"Maintaining contact with lateral thinkers": Constitutional protection for Gauland no yardstick

"Maintain contact with lateral thinkers"
Protection of the Constitution for Gauland no yardstick

The AfD politician Gauland calls on his party to pay less attention to the protection of the constitution and not to shut down movements like Pegida or the lateral thinkers. In doing so, he opposes AfD chairman Meuthen, who has "damaged half of the party".

If the AfD wants to be a real alternative to the established parties, it should, from the point of view of its honorary chairman Alexander Gauland, not conform to the protection of the constitution. "We shouldn't make what the President of the Office for the Protection of the Constitution, Thomas Haldenwang, the yardstick of our actions," said Gauland. "Unfortunately there are some people here who think too strongly in the direction of the protection of the constitution; but you can't be a real opposition like that," said Gauland, who heads the AfD parliamentary group together with Alice Weidel.

According to participants, Haldenwang announced a few days ago at the conference of interior ministers that his authority will probably make a decision in January on the question of a possible suspected observation of the entire AfD party. So far, only the "wing" founded in 2015 by the Thuringian AfD regional chief Björn Höcke and formally dissolved in the meantime has been observed nationwide as a right-wing extremist movement. The youth organization, the Junge Alternative, is considered a suspected case. The use of informational means is also permitted in a suspected case.

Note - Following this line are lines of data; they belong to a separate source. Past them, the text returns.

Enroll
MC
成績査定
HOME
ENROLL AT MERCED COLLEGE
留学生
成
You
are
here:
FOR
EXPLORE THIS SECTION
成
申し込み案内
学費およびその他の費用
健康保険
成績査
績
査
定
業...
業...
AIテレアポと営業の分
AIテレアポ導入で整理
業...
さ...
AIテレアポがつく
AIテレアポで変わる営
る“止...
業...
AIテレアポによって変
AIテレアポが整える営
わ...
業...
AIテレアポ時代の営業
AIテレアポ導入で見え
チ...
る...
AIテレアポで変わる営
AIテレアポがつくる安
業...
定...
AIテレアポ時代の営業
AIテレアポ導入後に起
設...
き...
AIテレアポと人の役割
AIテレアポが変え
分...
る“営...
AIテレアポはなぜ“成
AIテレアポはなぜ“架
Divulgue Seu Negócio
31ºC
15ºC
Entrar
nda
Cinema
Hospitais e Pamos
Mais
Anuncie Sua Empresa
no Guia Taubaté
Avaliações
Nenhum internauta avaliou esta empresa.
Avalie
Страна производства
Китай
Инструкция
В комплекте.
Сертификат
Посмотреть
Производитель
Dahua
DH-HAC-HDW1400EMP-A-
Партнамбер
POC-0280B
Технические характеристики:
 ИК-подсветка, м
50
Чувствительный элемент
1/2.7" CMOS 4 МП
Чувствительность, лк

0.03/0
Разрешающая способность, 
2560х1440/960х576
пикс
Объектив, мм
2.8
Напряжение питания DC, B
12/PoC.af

He personally has no reservations about the Institute for State Policy founded by Götz Kubitschek in Schnellroda, which is also classified as a suspected case by the Office for the Protection of the Constitution, said Gauland. The institute is considered to be the hinge between various groups of the so-called New Right. "Wing" fans in particular have come and gone there in recent years. "Götz Kubitschek is an intellectual who has nothing to do with the party," said Gauland. Kubitschek assured the parliamentary group leader that there was no danger to the AfD or to society. "He is a friend of Mr. Höcke and calls me from time to time."

When asked about the "lateral thinkers" movement founded by critics of the government's anti-corona measures, Gauland said: "We are a movement that should also maintain contact with certain protest groups. This applies to" lateral thinking ", but also to Pegida in Dresden or for the association Zukunft Heimat from Cottbus. "

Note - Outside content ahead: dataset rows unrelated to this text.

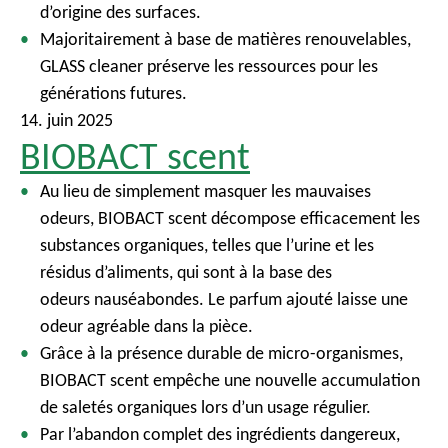
d’origine des surfaces.
Majoritairement à base de matières renouvelables,
GLASS cleaner préserve les ressources pour les
générations futures.
14. juin 2025
BIOBACT scent
Au lieu de simplement masquer les mauvaises
odeurs, BIOBACT scent décompose efficacement les
substances organiques, telles que l’urine et les
résidus d’aliments, qui sont à la base des
odeurs nauséabondes. Le parfum ajouté laisse une
odeur agréable dans la pièce.
Grâce à la présence durable de micro-organismes,
BIOBACT scent empêche une nouvelle accumulation
de saletés organiques lors d’un usage régulier.
Par l’abandon complet des ingrédients dangereux,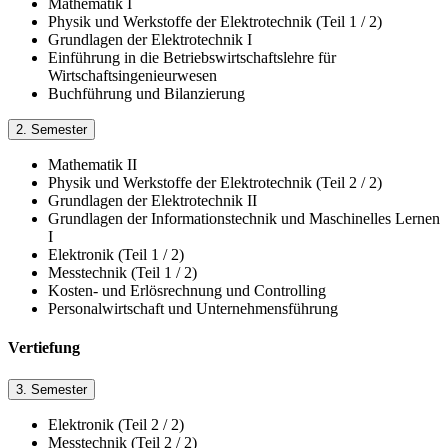
Mathematik I
Physik und Werkstoffe der Elektrotechnik (Teil 1 / 2)
Grundlagen der Elektrotechnik I
Einführung in die Betriebswirtschaftslehre für
Wirtschaftsingenieurwesen
Buchführung und Bilanzierung
2. Semester
Mathematik II
Physik und Werkstoffe der Elektrotechnik (Teil 2 / 2)
Grundlagen der Elektrotechnik II
Grundlagen der Informationstechnik und Maschinelles Lernen
I
Elektronik (Teil 1 / 2)
Messtechnik (Teil 1 / 2)
Kosten- und Erlösrechnung und Controlling
Personalwirtschaft und Unternehmensführung
Vertiefung
3. Semester
Elektronik (Teil 2 / 2)
Messtechnik (Teil 2 / 2)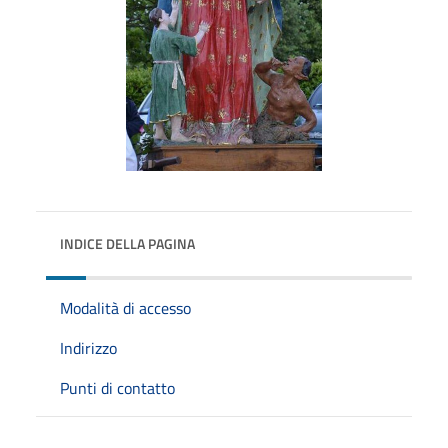
INDICE DELLA PAGINA
Modalità di accesso
Indirizzo
Punti di contatto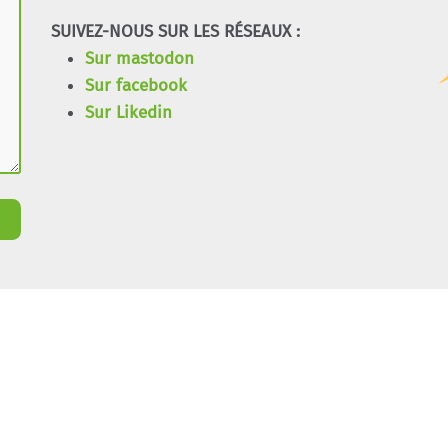
SUIVEZ-NOUS SUR LES RÉSEAUX :
Sur mastodon
Sur facebook
Sur Likedin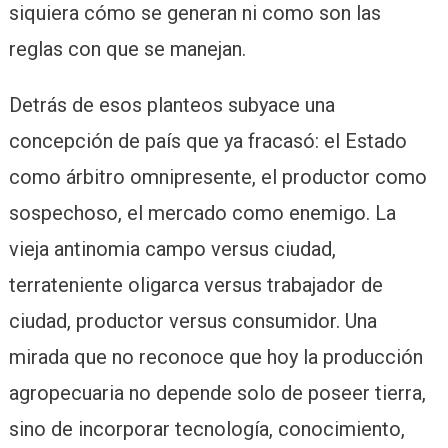
siquiera cómo se generan ni como son las
reglas con que se manejan.
Detrás de esos planteos subyace una
concepción de país que ya fracasó: el Estado
como árbitro omnipresente, el productor como
sospechoso, el mercado como enemigo. La
vieja antinomia campo versus ciudad,
terrateniente oligarca versus trabajador de
ciudad, productor versus consumidor. Una
mirada que no reconoce que hoy la producción
agropecuaria no depende solo de poseer tierra,
sino de incorporar tecnología, conocimiento,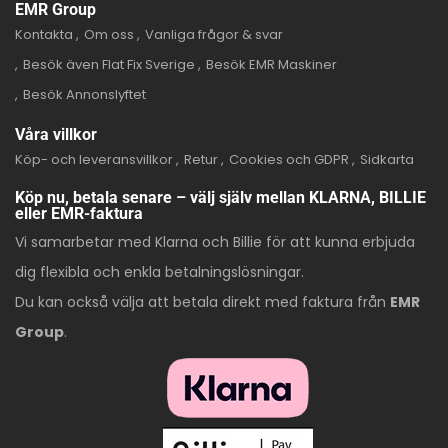
EMR Group
Kontakta
Om oss
Vanliga frågor & svar
Besök även Flat Fix Sverige
Besök EMR Maskiner
Besök Annonslyftet
Våra villkor
Köp- och leveransvillkor
Retur
Cookies och GDPR
Sidkarta
Köp nu, betala senare – välj själv mellan KLARNA, BILLIE
eller EMR-faktura
Vi samarbetar med Klarna och Billie för att kunna erbjuda
dig flexibla och enkla betalningslösningar.
Du kan också välja att betala direkt med faktura från
EMR
Group
.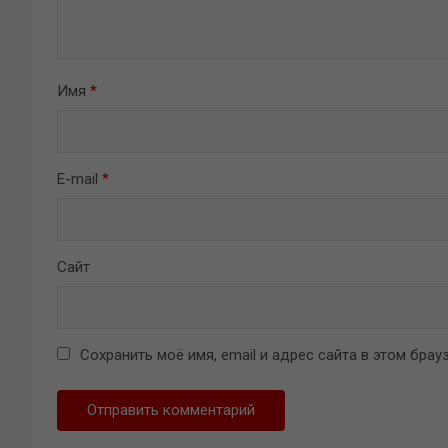
Имя
*
E-mail
*
Сайт
Сохранить моё имя, email и адрес сайта в этом бр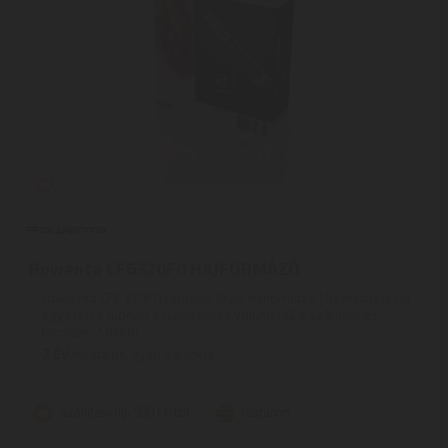
Rowenta CF6320F0 HAJFORMÁZÓ
Rowenta CF6320F0 Express Style hajformázó | Szeretnéd, ha
egyszerre tudnád a hajad teljes volumenűre szárítani és
formázni? Akkor ...
2
ÉV
hivatalos, gyári garancia
Szállítási díj: 990 Ft-tól
raktáron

"Can't escape observation by the Office for the Protection of the Constitution"

The AfD must always be careful that "some crazy people" do not register events on behalf of the party, he added. "It's always a dance on the rope, where you can't fall down." In September 2018, AfD functionaries marched through Chemnitz on a "funeral march" with neo-Nazis after a German was killed in an argument with refugees in the city.

The comparisons with the final phase of the Weimar Republic, which are occasionally used in the public debate about the AfD and the protection of the constitution, are "historically foolish," said Gauland. All parties in Germany, "even most parts of the Left Party", are firmly committed to the Basic Law. The AfD will nevertheless "not escape observation by the protection of the constitution anyway". Because this authority "has an order to fulfill", speculated the group leader. "We will defend ourselves against this legally and then have success."

Gauland criticized the style of AfD chairman Jörg Meuthen harshly. At the opening of the federal party congress in Kalkar at the end of November, he sharply attacked those party friends "who are only too happy to scamper and roll around" or who, like Gauland, had used terms like "Corona dictatorship". Gauland said that Meuthen "gave a speech with which he damaged half of the party. I still haven't understood why". Since then, however, he has not sought a conversation with the party chairman.

Gauland said that he would have liked to respond to Meuthen's speech in Kalkar, but then had to spend the second day of the party congress in the hospital. His health is gradually getting better. The 79-year-old, who was AfD chairman together with Meuthen from December 2017 to December 2019, accused Meuthen of trying to "push" the new co-chairman Tino Chrupalla aside. He added: "He should actually know from his own painful experience with Frauke Petry that you shouldn't do that."